* About this exercise
Please copy, word for word, the line that contains "Kebijakan Privasi" and every line after it through the end of the records, and nothing more.

^^^^

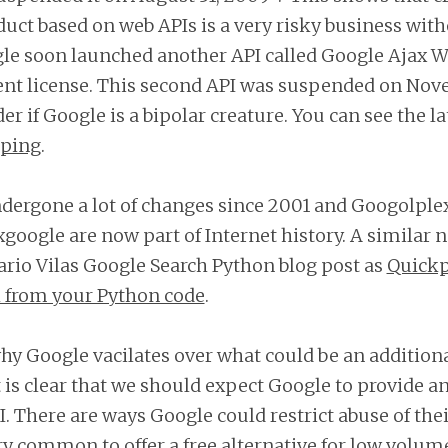
duct based on web APIs is a very risky business wit
gle soon launched another API called Google Ajax W
rent license. This second API was suspended on Nov
 if Google is a bipolar creature. You can see the la
eping
.
dergone a lot of changes since 2001 and Googolple
 xgoogle are now part of Internet history. A similar n
ario Vilas Google Search Python blog post as
Quickp
 from your Python code
.
 why Google vacilates over what could be an additiona
t is clear that we should expect Google to provide an
I. There are ways Google could restrict abuse of thei
very common to offer a free alternative for low volu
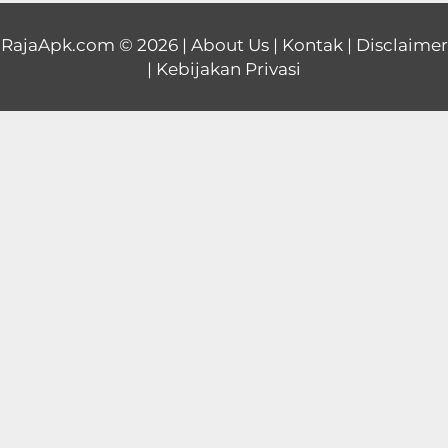
Educational
RajaApk.com
© 2026 |
About Us
|
Kontak
|
Disclaimer
|
Kebijakan Privasi
First
Person
Horror
Hypercasual
Music
Puzzle
Racing
Role
Playing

^^^^

* Written answer
Kebijakan Privasi
First
Person
Horror
Hypercasual
Music
Puzzle
Racing
Role
Playing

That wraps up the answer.